-- Reading passage follows --
Teaching the nuance of “wrong”
I teach children aged 12-15. This borderland between childhood and adulthood is filled with both physical and mental upheavals. Mentally it is a transition from thinking in a concrete manner to thinking in a more abstract and nuanced manner. Into this quagmire I step boldly and try to teach science and a nuanced definition of the word wrong.
Why do I need to teach about wrongness? because I teach that science is dynamic. It changes as new information is gathered about a topic. Science as a human endeavor creates theories, develops models that illustrate those theories, and continually tests those explanations as new data is generated. So when I say that science changes, my students often only hear that science is wrong. The concepts of refining and clarifying ideas are too subtle for some of my concrete thinkers and so in addition to illustrating those I lay siege to their concept of wrong.
Most of my students see the concept of wrong as a clear and distinct line. This is right and that is wrong. They are a dichotomy. 2 x 6 = 12 it never equals 10. They are happy in their little black and white world and are extremely uncomfortable when I explain that there are degrees of wrongness. For example: when I begin talking about significant figures and error in measurements the hypothetical pure number correctness 2 x 6 = 12 does not hold sway because in terms of measurement 2 cm x 6 cm = 10 cm2. (See below for a more complete explaination)
This has been known to cause panic attacks in a certain type of person.
Over the past few years I have worked on different ways to add nuance to my student’s personal definition of wrongness. My goal is for them to see that there are things that are more wrong than others. That we often are perfectly happy using tools and models that objectively have a high level of wrongness, but are useful in certain contexts.
I start with cows.
“What’s this?” I ask.
A cow my class responds.
“Then what is this?”
Still a cow
Which is a better model of a cow? Which one is less wrong? Through class discussion we rank the relative wrongness of cow pictures. We talk about how even a simple drawing of a cow that shows a cow is on a farm, and not in a forest can be useful when describing where different animals are found, or which animals are domesticated. There is of course a point where a model is so wrong that it is no longer useful, for instance this chicken cow.
We need to use a model that is good enough for the task, but is not weighed down by so much extra information that it becomes equally as useless as a chicken cow. Maps and globes are a great example of this. If we are travelling from one town to another we use a flat map. We do not use a globe. The globe does not have enough detail, but it is very useful when seeing where continents and countries can be found. Globes also do not distort the land masses of the earth to the extent of the map known as the Mercator projection.The Mercator projection is a nice lead-in to the importance of knowing the wrongness of your model. A map that is a nice tool for navigation does a terrible job of showing the size of continents and countries. The sizes of places that are far from the equator are exaggerated. Alaska (663,300 square miles) is represented as being about the same size as Brazil (3.288 million square miles). This is not a low level of wrongness, but it does not make the map useless. It just increases the importance of knowing where the wrongness lies.
-- Reading passage concluded --
■ Exercise set ■
**A.** Answer these questions on the passage about teaching the nuance of "wrong":
(i) What ages are the children the writer teaches?
(ii) What does the writer start with when ranking models by their wrongness?
(iii) How many square miles does the passage give as the size of Alaska?
**B.** From the passage about teaching the nuance of "wrong", reproduce everything from "This has been" down to "start with cows.".
-- Source data follows --
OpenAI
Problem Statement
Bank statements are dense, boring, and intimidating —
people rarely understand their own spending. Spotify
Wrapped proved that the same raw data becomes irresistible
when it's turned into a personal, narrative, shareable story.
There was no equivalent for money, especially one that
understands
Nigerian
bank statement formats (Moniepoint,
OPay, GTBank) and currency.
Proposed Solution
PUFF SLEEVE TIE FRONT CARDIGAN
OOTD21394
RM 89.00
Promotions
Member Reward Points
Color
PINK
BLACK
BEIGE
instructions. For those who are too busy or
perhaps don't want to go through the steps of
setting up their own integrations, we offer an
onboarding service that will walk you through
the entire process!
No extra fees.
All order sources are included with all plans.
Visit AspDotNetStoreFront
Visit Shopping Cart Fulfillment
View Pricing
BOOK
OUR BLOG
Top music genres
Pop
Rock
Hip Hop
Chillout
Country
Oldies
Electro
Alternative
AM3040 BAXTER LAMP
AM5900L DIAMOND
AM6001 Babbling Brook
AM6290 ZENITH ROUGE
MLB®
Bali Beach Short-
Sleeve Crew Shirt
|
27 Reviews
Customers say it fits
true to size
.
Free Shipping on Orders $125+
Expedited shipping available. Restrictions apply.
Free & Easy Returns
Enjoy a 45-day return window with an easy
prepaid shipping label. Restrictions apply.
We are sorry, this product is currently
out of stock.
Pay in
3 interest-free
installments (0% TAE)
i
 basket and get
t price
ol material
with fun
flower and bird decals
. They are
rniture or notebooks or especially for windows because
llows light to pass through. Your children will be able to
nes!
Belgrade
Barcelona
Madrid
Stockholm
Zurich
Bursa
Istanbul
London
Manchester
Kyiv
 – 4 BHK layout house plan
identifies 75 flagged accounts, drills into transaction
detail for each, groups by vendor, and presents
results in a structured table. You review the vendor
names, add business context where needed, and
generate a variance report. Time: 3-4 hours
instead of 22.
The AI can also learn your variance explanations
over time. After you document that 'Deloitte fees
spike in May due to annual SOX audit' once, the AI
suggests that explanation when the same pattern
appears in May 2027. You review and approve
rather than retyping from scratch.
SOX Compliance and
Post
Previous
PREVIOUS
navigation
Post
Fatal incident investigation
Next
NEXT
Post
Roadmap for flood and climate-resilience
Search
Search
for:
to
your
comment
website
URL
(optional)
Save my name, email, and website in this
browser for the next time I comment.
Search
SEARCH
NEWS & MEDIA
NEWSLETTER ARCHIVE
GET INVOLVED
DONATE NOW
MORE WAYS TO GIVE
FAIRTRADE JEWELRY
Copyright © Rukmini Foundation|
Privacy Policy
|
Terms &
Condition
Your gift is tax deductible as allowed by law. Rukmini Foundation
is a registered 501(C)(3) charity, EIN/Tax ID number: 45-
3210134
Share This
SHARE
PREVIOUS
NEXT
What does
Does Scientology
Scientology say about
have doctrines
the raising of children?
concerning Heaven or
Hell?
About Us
-- Source data concluded --
■ Answers per task ■
**A.**
(i) 12 to 15.
(ii) Cows.
(iii) 663,300 square miles.

**B.**
This has been known to cause panic attacks in a certain type of person.
Over the past few years I have worked on different ways to add nuance to my student’s personal definition of wrongness. My goal is for them to see that there are things that are more wrong than others. That we often are perfectly happy using tools and models that objectively have a high level of wrongness, but are useful in certain contexts.
I start with cows.